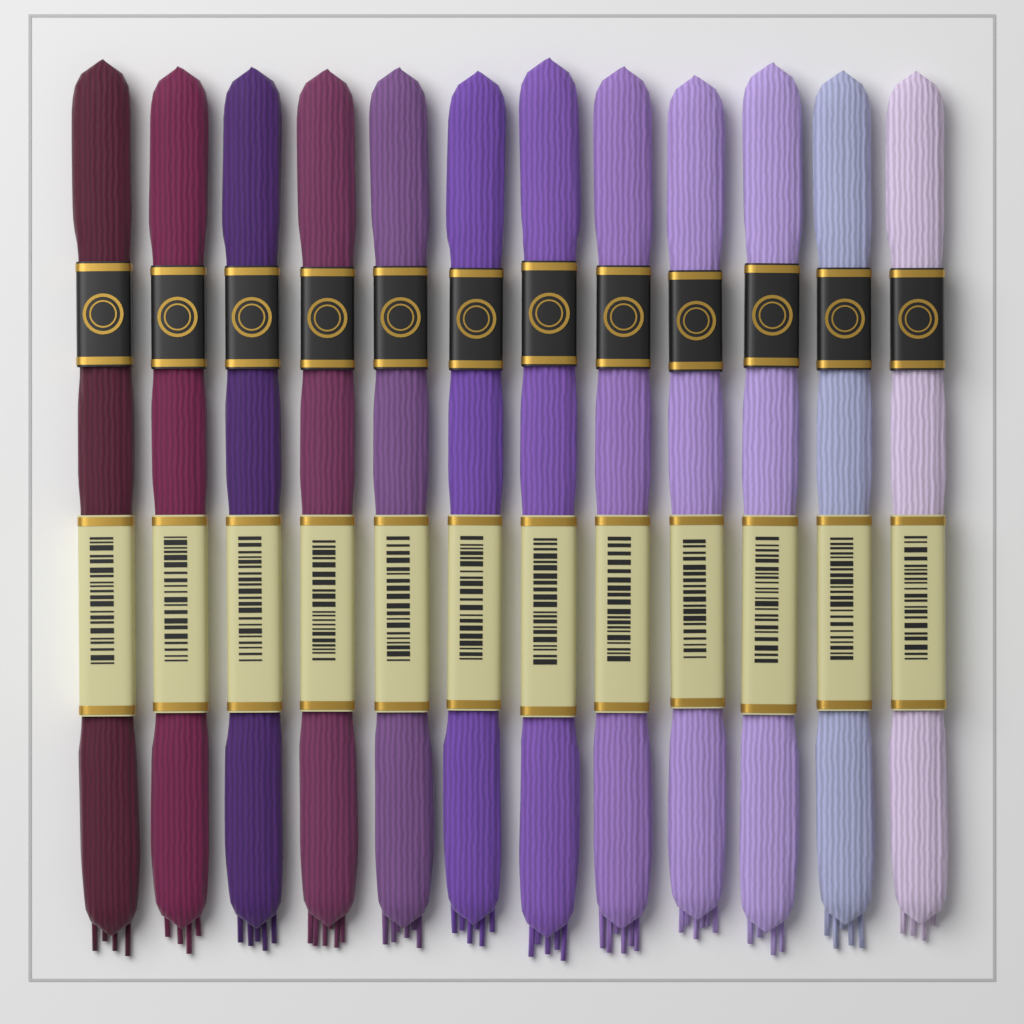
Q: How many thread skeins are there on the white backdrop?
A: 12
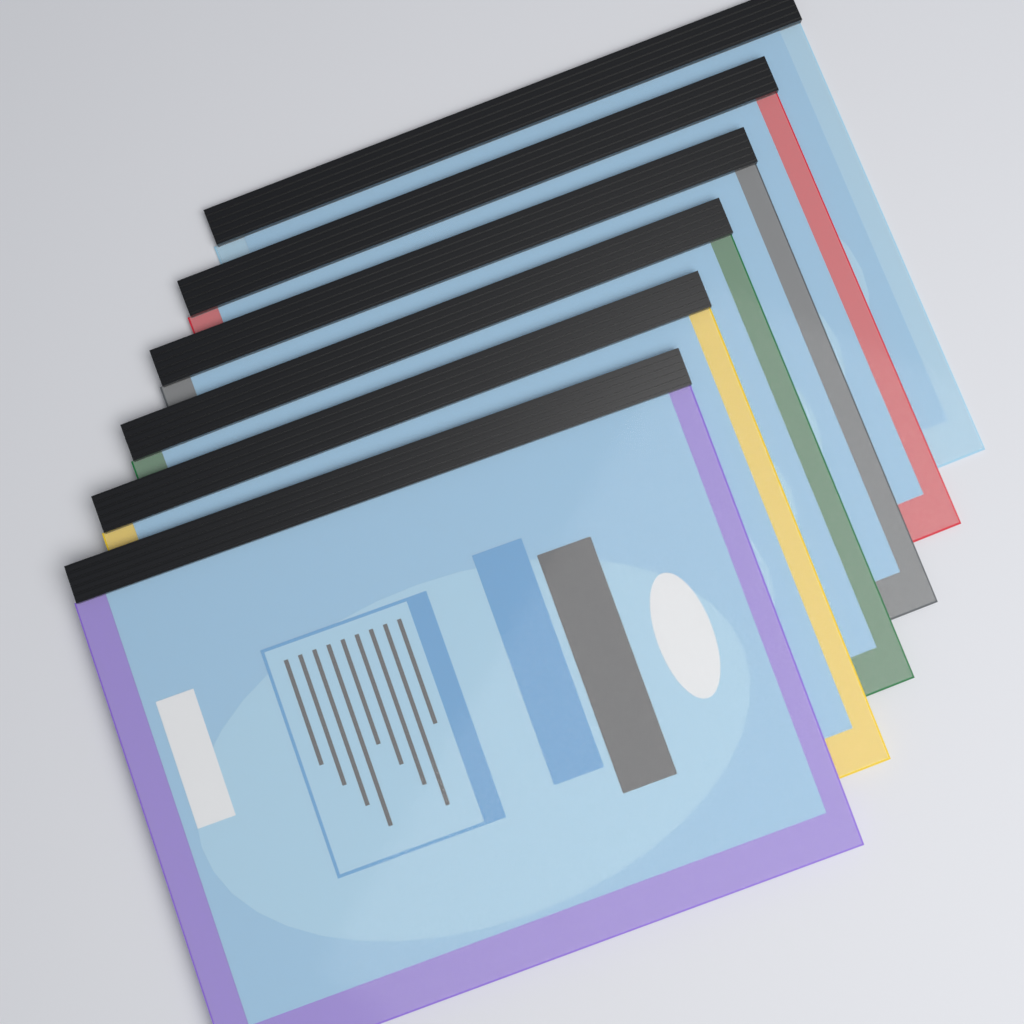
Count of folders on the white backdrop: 6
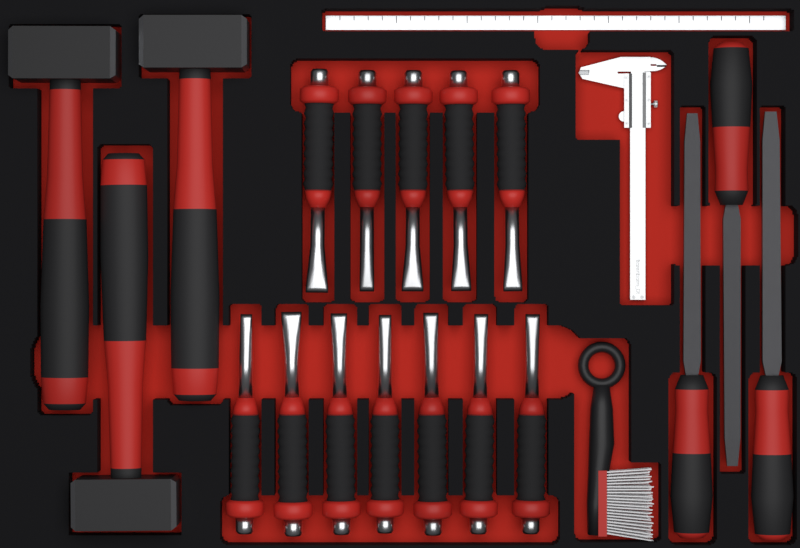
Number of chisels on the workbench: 12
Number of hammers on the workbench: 3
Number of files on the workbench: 3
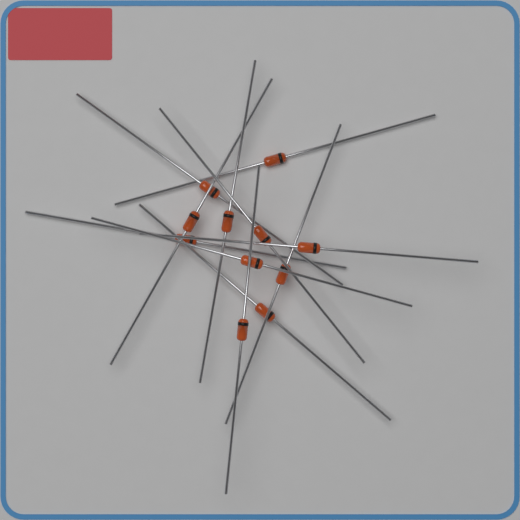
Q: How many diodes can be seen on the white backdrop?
____
Short problem
Repeat each line of the items above word for word, but leave out the pictures.

Output of the task
Q: How many thread skeins are there on the white backdrop?
A: 12
Count of folders on the white backdrop: 6
Number of chisels on the workbench: 12
Number of hammers on the workbench: 3
Number of files on the workbench: 3
Q: How many diodes can be seen on the white backdrop?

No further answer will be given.